Historian James Willert of Oceanside, author of "Little Big Horn Diary," which is considered the bible of the battle, said the Wallace correspondence is an impressive discovery.

Willert, who wrote the foreword to the book, said Wallace's July 4 letter, in particular, was quite a find.

"It provides additional insights and understanding of the battle as seen by one of the major officers with the command. The other letters in the collection are extremely valuable too because they touch on the human side of the campaign."

Willert, who has spent 40 years studying the Army's 1876 campaign against the Plains Indians, said letters written by soldiers at the Battle of the Little Big Horn turn up from time to time. Another recently discovered letter, written in the field by 7th Cavalry Capt. Myles Moylan on July 6, 1876, was published in the Little Big Horn Associates newsletter a year ago.

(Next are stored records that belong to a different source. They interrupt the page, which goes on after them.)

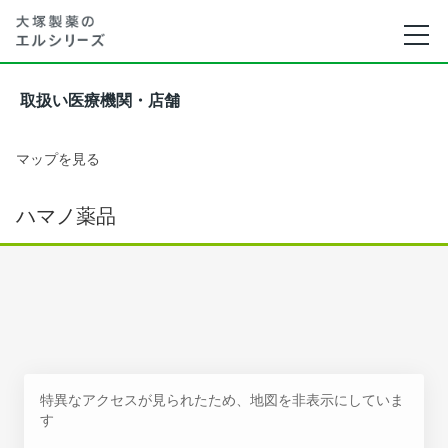
取扱い医療機関・店舗
マップを見る
ハマノ薬品
特異なアクセスが見られたため、地図を非表示にしていま
す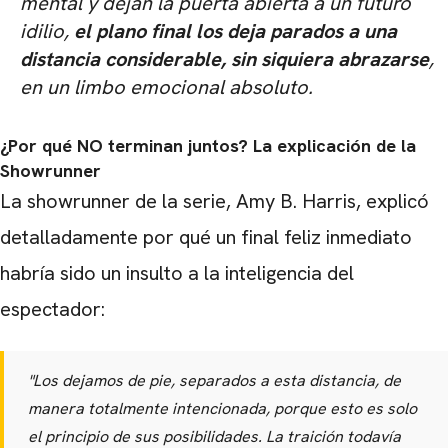
mental y dejan la puerta abierta a un futuro
idilio,
el plano final los deja parados a una
distancia considerable, sin siquiera abrazarse
,
en un limbo emocional absoluto.
CARREGANDO PUBLICIDADE
¿Por qué NO terminan juntos? La explicación de la
Showrunner
La showrunner de la serie, Amy B. Harris, explicó
detalladamente por qué un final feliz inmediato
habría sido un insulto a la inteligencia del
espectador:
"Los dejamos de pie, separados a esta distancia, de
manera totalmente intencionada, porque esto es solo
el principio de sus posibilidades. La traición todavía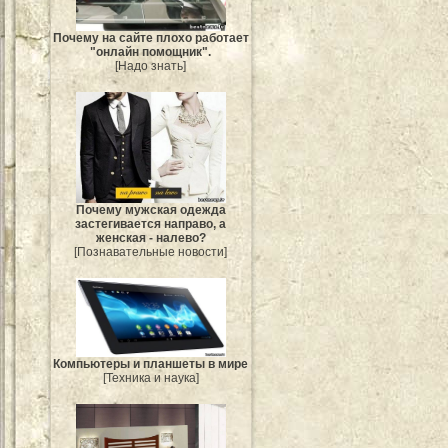
Почему на сайте плохо работает
"онлайн помощник".
[Надо знать]
Почему мужская одежда
застегивается направо, а
женская - налево?
[Познавательные новости]
Компьютеры и планшеты в мире
[Техника и наука]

Because there were no white survivors under Custer's immediate command, the only eyewitness accounts of his part of the battle are from the point of view of the Indians who fought there. Historians say, though, that Indian accounts of the battle involving the other battalions a few miles away coincide with those provided by surviving soldiers.

"It's always nice to find material that's going to be appropriate to add to our knowledge of the campaign, especially the battle," Willert said.

Westfall first learned of the Wallace letters while preparing a lecture on California history--his specialty--for a 1994 fund-raising event at a small museum. The museum had three pieces of Wallace's correspondence pertaining to the Army's Plains Indians campaign.

"I knew immediately that they had great historic value simply because Wallace himself had been at the Little Big Horn," Westfall said.

When told that the owner of the letters, Joe Dew, possessed more of Wallace's correspondence, Westfall contacted the La Habra man.

Dew, 77, a retired Rockwell International aerospace engineer, said in an interview he was well aware of the historical value of the letters he and his brother, Clifton Dew of San Antonio, Texas, had inherited from their mother.

Dew said he had lent one letter and two postcards to the museum for an exhibit. Among the correspondence not included was Wallace's July 4 letter describing the Battle of the Little Big Horn.